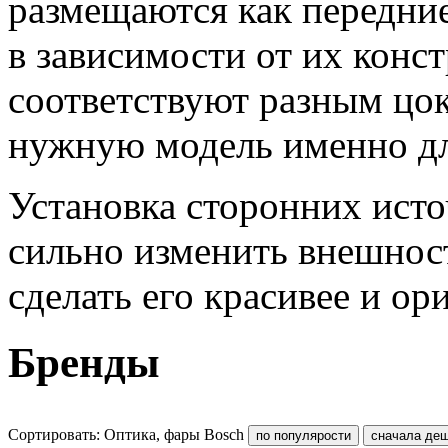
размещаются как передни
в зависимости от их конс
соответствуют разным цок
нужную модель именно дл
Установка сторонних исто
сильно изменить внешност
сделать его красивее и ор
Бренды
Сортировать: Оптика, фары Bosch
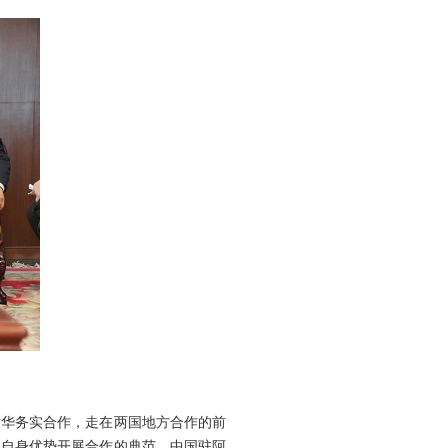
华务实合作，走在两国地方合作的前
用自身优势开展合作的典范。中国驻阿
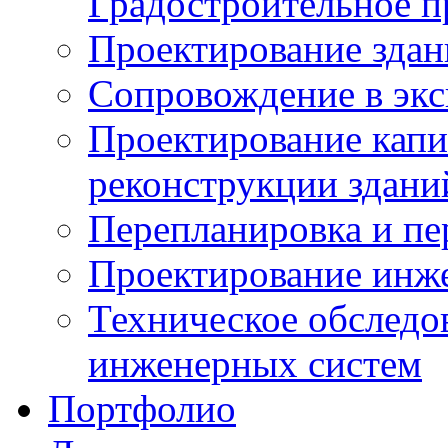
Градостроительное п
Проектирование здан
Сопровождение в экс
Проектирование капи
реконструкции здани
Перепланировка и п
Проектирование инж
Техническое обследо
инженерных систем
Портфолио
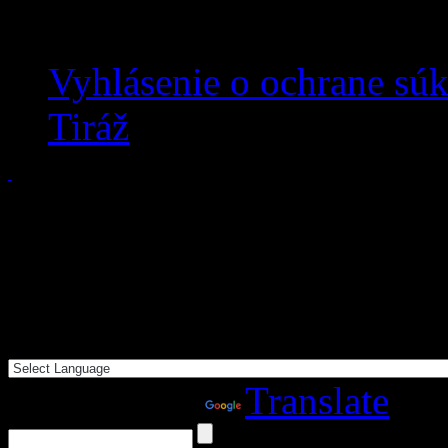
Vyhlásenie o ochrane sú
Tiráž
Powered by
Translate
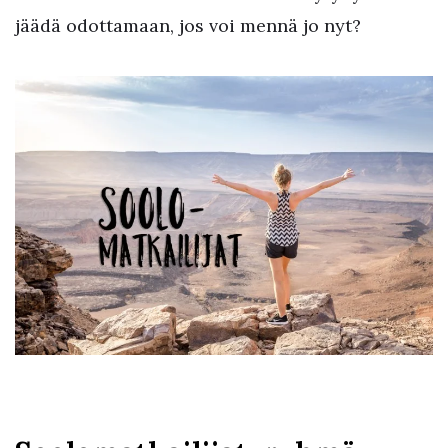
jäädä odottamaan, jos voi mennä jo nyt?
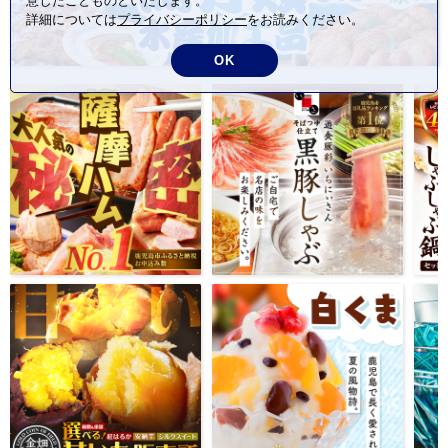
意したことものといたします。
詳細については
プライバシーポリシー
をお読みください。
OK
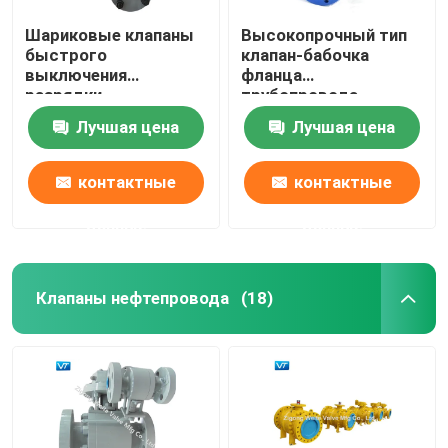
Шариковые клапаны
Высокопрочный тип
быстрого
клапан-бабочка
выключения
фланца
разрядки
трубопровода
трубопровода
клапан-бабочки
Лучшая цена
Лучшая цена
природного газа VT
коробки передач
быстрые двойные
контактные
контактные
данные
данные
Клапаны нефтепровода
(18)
________________________
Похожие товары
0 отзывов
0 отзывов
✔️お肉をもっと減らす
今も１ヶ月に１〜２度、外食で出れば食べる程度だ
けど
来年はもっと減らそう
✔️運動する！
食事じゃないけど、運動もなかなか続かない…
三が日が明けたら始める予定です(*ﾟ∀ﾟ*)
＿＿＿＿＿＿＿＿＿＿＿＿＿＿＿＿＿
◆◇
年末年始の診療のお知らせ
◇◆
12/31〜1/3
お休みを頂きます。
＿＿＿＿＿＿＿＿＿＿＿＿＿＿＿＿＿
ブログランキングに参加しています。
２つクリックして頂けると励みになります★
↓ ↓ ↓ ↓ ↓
________________________
• WHAT YOU HAVE TO DO
Copy everything in the items above from the line containing "размещаются как передни" down to the line containing "用自身优势开展合作的典范。中国驻阿", including both of those lines. Leave the pictures out of your answer.

• REPLY TO THE TASK
размещаются как передни
в зависимости от их конс
соответствуют разным цок
нужную модель именно дл
Установка сторонних исто
сильно изменить внешност
сделать его красивее и ор
Бренды
Сортировать: Оптика, фары Bosch
华务实合作，走在两国地方合作的前
用自身优势开展合作的典范。中国驻阿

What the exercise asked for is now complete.